WORK ORDER: Extract each line of the records below that contains the word "Breast".
*** Opening of DATASET CONTENT ***
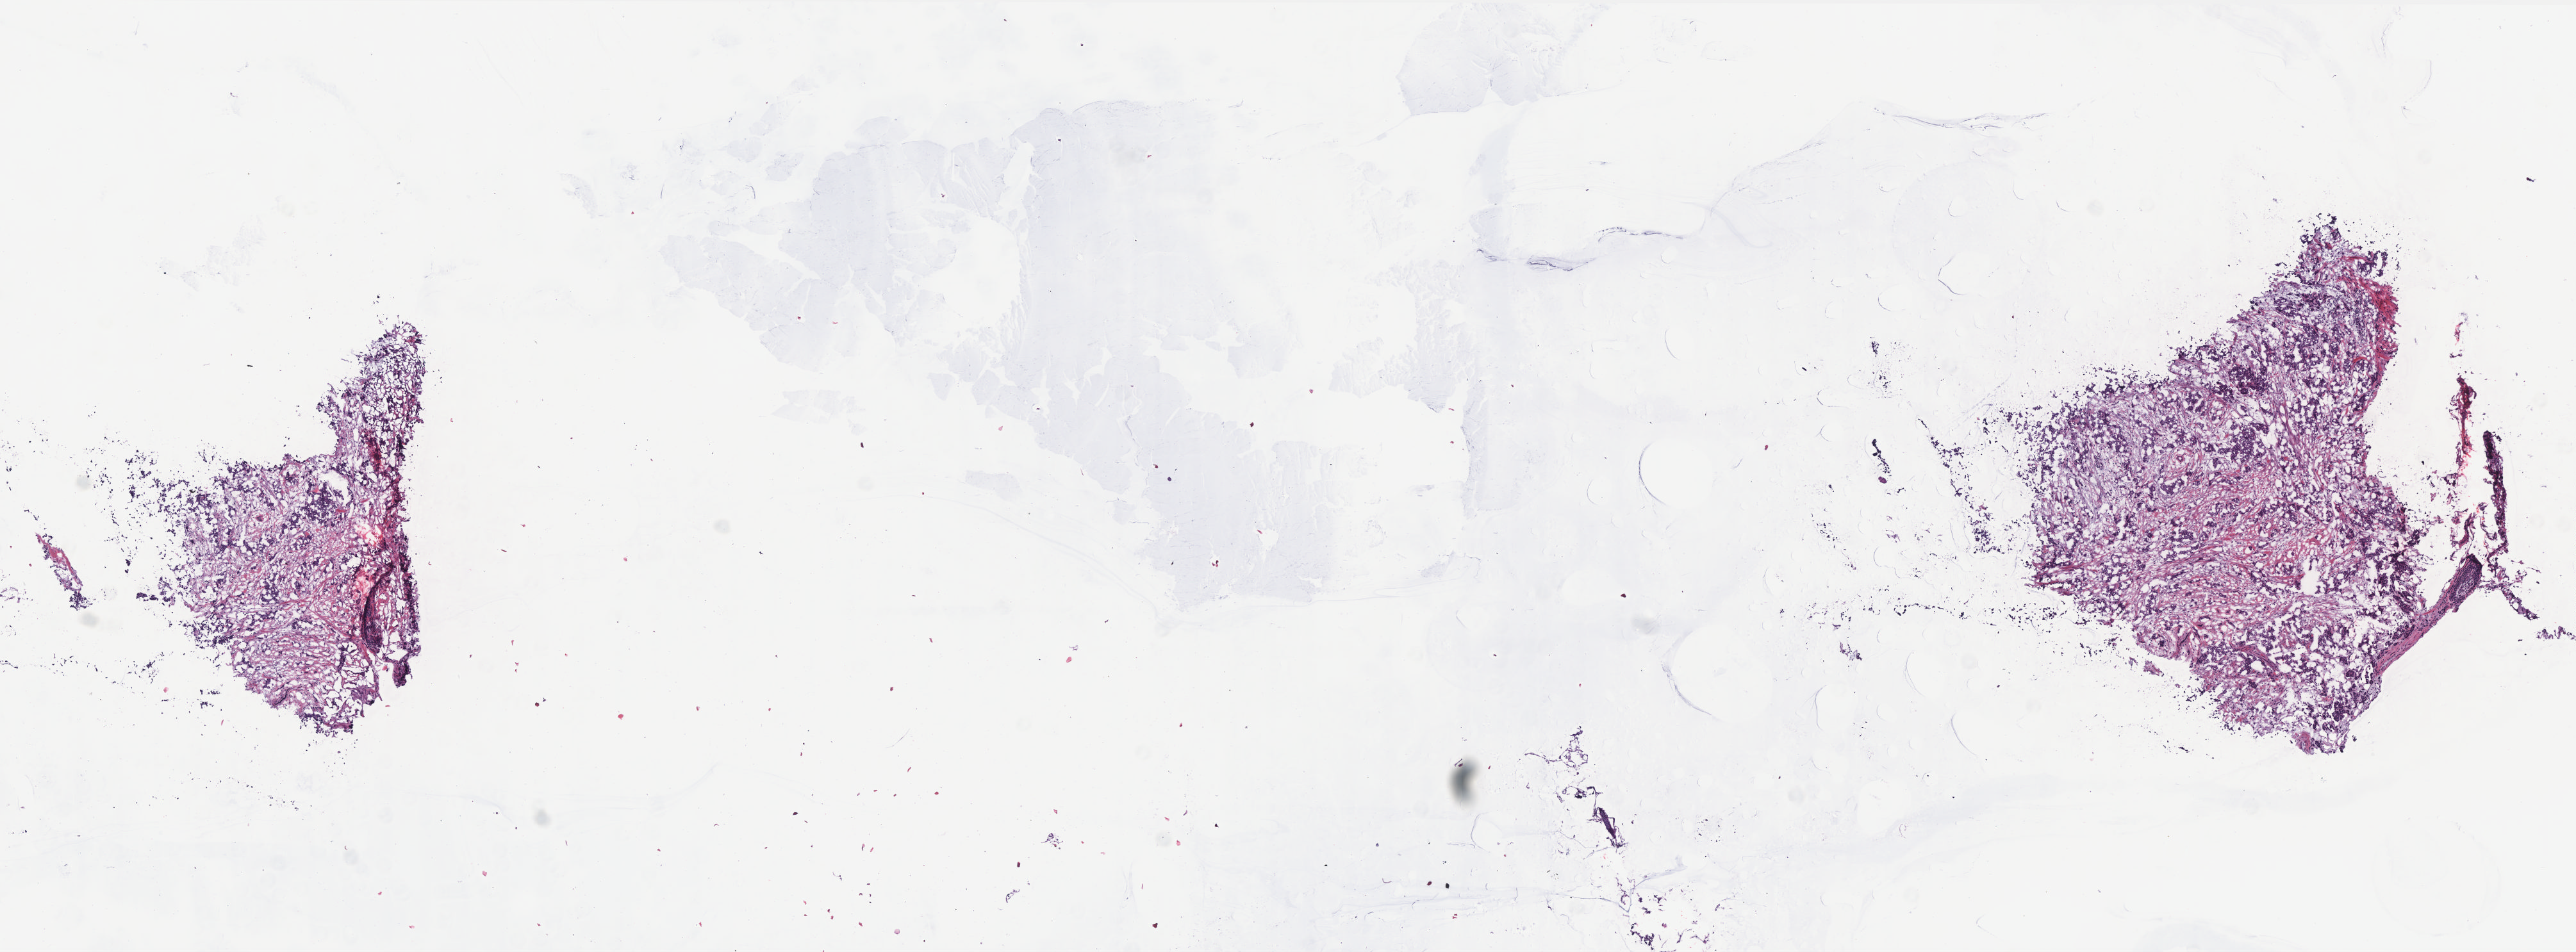
Digitized H&E tissue section (whole slide) — a low-resolution overview of the entire scanned area, about 16.1 x 6.0 mm. Frozen section. Breast, primary tumour sample. Patient: female, age at initial diagnosis 41 years. Pathologist review of this section (percent, as recorded): tumour cells 35%, tumour nuclei 70%, normal cells 55%, stromal cells 9%, necrosis 1%. Inflammatory infiltration, as recorded: lymphocyte infiltration 5%, monocyte infiltration 0%, neutrophil infiltration 0%.
Pathologic diagnosis: Infiltrating duct carcinoma, NOS. Lymph nodes positive (case pathology): 0 of 2 examined. AJCC pathologic stage: I (6th edition).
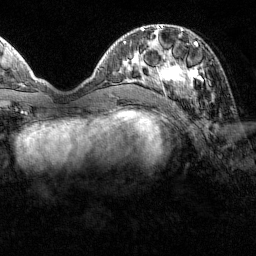
Breast MRI (dynamic contrast-enhanced), one axial slice; slice 46 of 160 in the series (ordered by position); cropped to one breast; dynamic contrast-enhanced series, time point 2 of 7 at this slice position (early post-contrast); 1.5 T; TE 1.8 ms, TR 4.8 ms; 256 × 256 image matrix, field of view 200 × 200 mm. Female patient.
Structures marked on this image (semi-automatic segmentation, software-assisted and operator-edited):
- enhancing-tissue mask used for the functional tumour volume (all voxels passing the contrast-enhancement thresholds inside the analysis volume; usually the tumour): bounding box [x1, y1, x2, y2] px = [151, 31, 203, 94]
*** Close of DATASET CONTENT ***
RESULT FOR THIS TASK:
Digitized H&E tissue section (whole slide) — a low-resolution overview of the entire scanned area, about 16.1 x 6.0 mm. Frozen section. Breast, primary tumour sample. Patient: female, age at initial diagnosis 41 years. Pathologist review of this section (percent, as recorded): tumour cells 35%, tumour nuclei 70%, normal cells 55%, stromal cells 9%, necrosis 1%. Inflammatory infiltration, as recorded: lymphocyte infiltration 5%, monocyte infiltration 0%, neutrophil infiltration 0%.
Breast MRI (dynamic contrast-enhanced), one axial slice; slice 46 of 160 in the series (ordered by position); cropped to one breast; dynamic contrast-enhanced series, time point 2 of 7 at this slice position (early post-contrast); 1.5 T; TE 1.8 ms, TR 4.8 ms; 256 × 256 image matrix, field of view 200 × 200 mm. Female patient.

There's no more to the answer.